Wednesday, March 10, 2010

Ides of March

On March 9, 2007--the 2 year anniversary of our triplets' births--a judge in Oklahoma signed permission for Xavi and me to leave OK so that we could go home and begin living as a family. My arms had been empty for exactly 2 horrible years.  Xavier came home, made it impossible to not fall head over heels for him, and healed our hearts.


And now I sit here exactly 3 years after that, with terminal metastatic cancer. making it absolutely impossible for me to deny that things can change at any moment without me having any control.  The second life altering (life killing?) event in our lives as the Santaballa-Marcum family.

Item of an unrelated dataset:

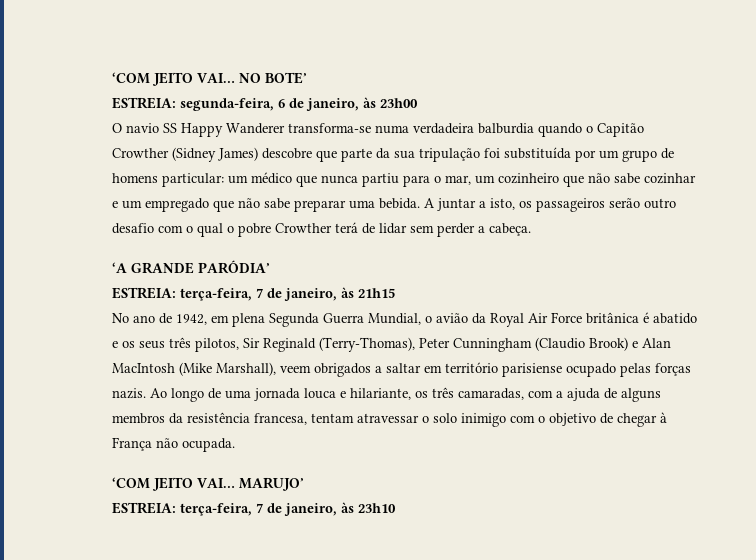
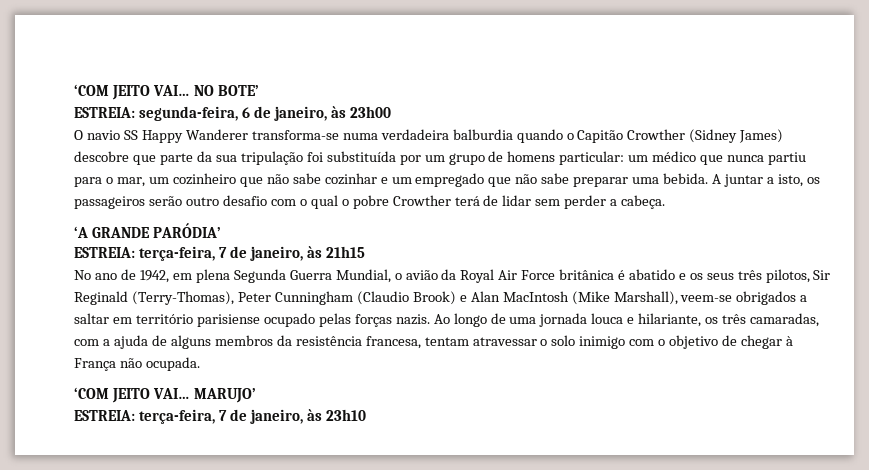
[279,365,311,373] veem -> [680,295,733,302] veem-se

To update, I am feeling a million times better than I was last month. Tarceva was a monster at first, but my body settled into it and I'm moving along. I have been able to resume some of my childcare responsibilities. Tomorrow I will be allowed to drive, albeit with a bunch of restrictions in place.  This will greatly improve the quality of my life. I have to get a ride to go to the MJ dispensary.  How humiliating is that?!


As for the Audi, it is definitely out of the running. $69K??? I could buy 3 decent cars for that.  We're looking at some other alternative fuel vehicles with the 3rd row.


That's it for now.  I will let you all know how it goes on my first day of driving in 6 months tomorrow.

5 comments:

Gabrielle said...

Your post is heartwrenching, Elena. I was thinking about the very topic as I thought about your boys yesterday and the fight you are in now to remain the Mama to your sweet living children and dear Mark. I am glad to hear that you are feeling better and hope the Tarceva is doing its job. Happy driving tomorrow! Look forward to seeing you on Saturday.

Love,
Deb

shinaidy said...

You are never far from my thoughts, darlin'. Love you beyond words. I never think about this time of year without remembering you and your beautiful boys. Praying everyday for your battle...

Sweetypye said...

Love to you all, I think of you often! Glad you are getting to enjoy a little freedom of driving! And the joy of your kiddos too

nmosquera said...

I hope you got my text Tuesday lady - I have been thinking about this WEEK of yours for days leading up to it. From the wrenching loss of Carlos, Loran and Rafi, to your major birthday a few days later, and of course the gift of Xavi coming home. Sigh - there is no rollercoaster built for those kinds of highs and lows.

Te amo, drive safe, be well.

NL

susanna said...

I think of you often as well and hope that you are able to enjoy the gifts you have recieved in life among the terrible, terrible losses. You have had to face two of the worst challenges any woman could face; the loss of her own children and the pain of being diagosed with a disease that could separate you from your children. I do remember when I thought my tumor markers were going up and that I was going to get a mets dx soon that I was not so much afraid to die as to leave my daughter. I wish from the bottom of my heart that you did not to feel that feeling.

You say MJ dispensary. I hope that means that you have been medically approved for it, that you are getting good quality stuff and that ins is paying. Of course I hope it is helping you since it's no longer a recreational drug but a helpful medicine.

Good that the SE of Tarceva are managable. I hope that you continue to feel as well as possible so you can enjoy the love that is coming your way.